Mar 30

Tuesday Morning DX commute

This morning on my way into work, I went about my normal routine, listening for various NET’s on 80 and 40m. One that I was listening to talked about band openings on 10, 15 and 20m. So I rolled my way down to 10 meter, which I have yet to work mobile and nothing. I then moved up to 15m and then BAM! CO6LC. He has got to be the loudest thing out of Cuba and he’s on the air often! Easily S9+10 to me in the car. After working him and obtaining a 58 report, I moved down the band slightly and worked IZ6BXV from Italy. Tony had a huge signal as well, and provided me a S9+5 report. Not bad for my 100 watts into a screwdriver antenna.

And then there was RL3A, a Radio club centered in Moscow just down the band from the Italian station. Slava, UA4HTT was operating a kilowatt into a 7x7x7 15m stack at his club station, which is probably his signal was so huge and how I got such a great report out of Russia. More information about their station is on their website, http://www.rl3a.ru.

Thanks Ore, Tony and Slava for a fun drive into work this morning.

Jul 03

ISO: Logging Software

With Field Day 2009 having ended almost 2 weeks ago, and the IARU contest next weekend, I’m finding myself in search of a new logging software.
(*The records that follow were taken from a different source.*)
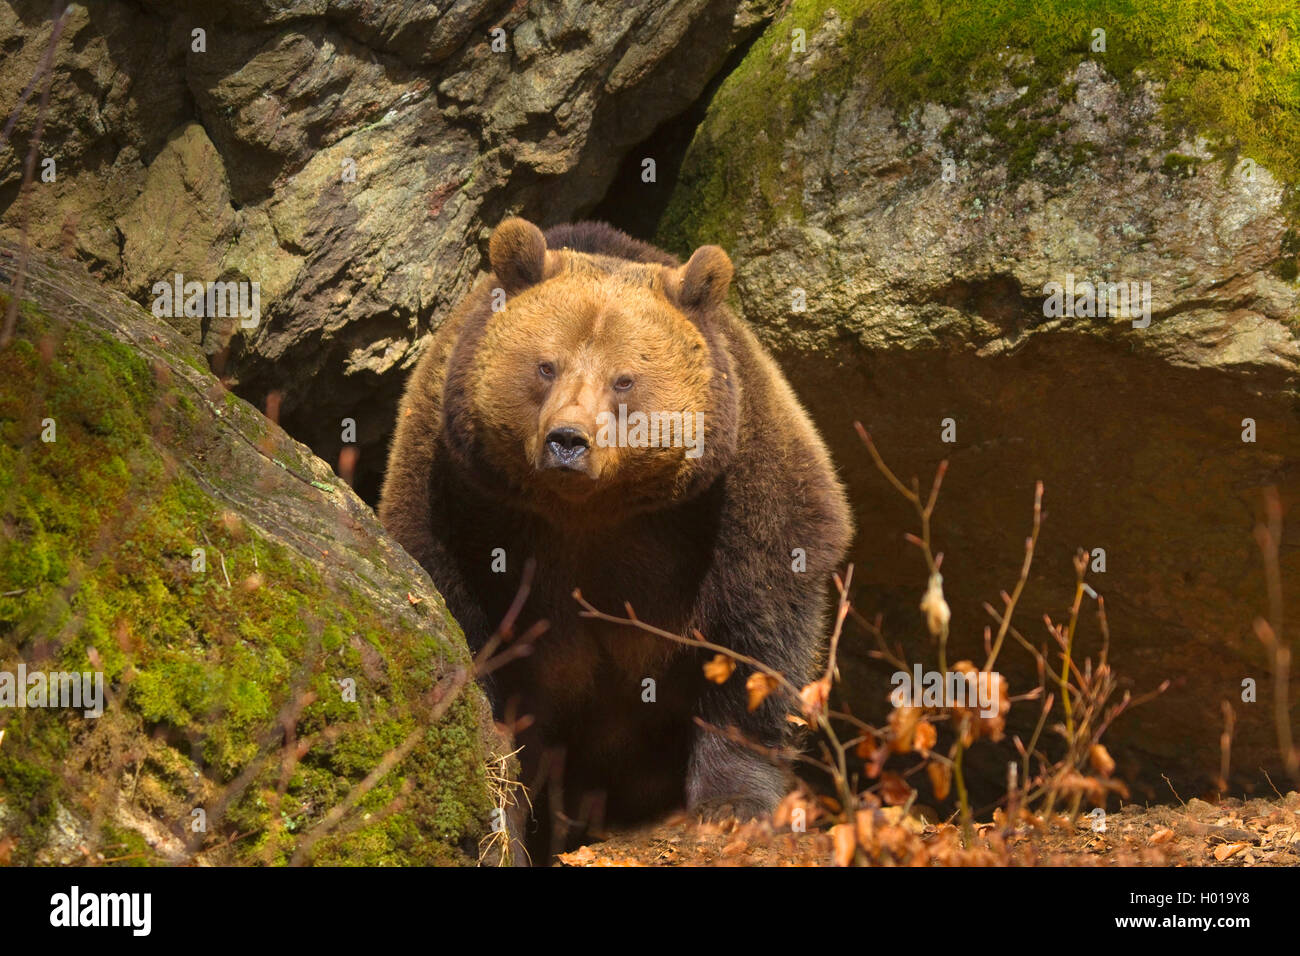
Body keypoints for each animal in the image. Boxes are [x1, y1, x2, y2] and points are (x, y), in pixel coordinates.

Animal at [378, 217, 852, 857]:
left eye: (624, 379)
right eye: (546, 366)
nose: (567, 440)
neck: (594, 510)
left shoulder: (735, 500)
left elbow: (756, 639)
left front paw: (732, 804)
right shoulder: (461, 501)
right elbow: (474, 638)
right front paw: (503, 806)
Since my start in HF back in March, I’ve been using the first logger I started with, EasyLog 5. It’s a good clean program with alot if features, although having used WB3W’s Field Day logger, I’ve gotten a little used to the large text and simplified operation.

When it comes to contesting, it’s all about speed. So I was on the search for a logging software that had a clean interface that was stable and pretty to look at. Kind of what you find in a relationship.. :) I also wanted something that did a lookup on the operator details when their callsign was entered. My eventual selection would also have to pull frequency from the radio as well.

I’m happy to say, I’ve found the logger that best suites my needs; N3FJP’s Amateur Contact Log v3.0. ACL (for short) is light, clean and fully customizable. Within minutes I had it polling frequency from my radio, resolving callsigns from the QRZ internet service and fully customized colors, input fields and the log view. It also has DX cluster with alerting built in as well. By browsing around a bit in the software, their appears to be a voice keyer as well as CW keyer with winkey support as well as an interface for Logbook Of The World (LoTW). For the $19 USD he’s asking for registering, I believe the software is well worth it.

In addition to the ACL, N3FJP also has an IARU logger which I will use next weekend.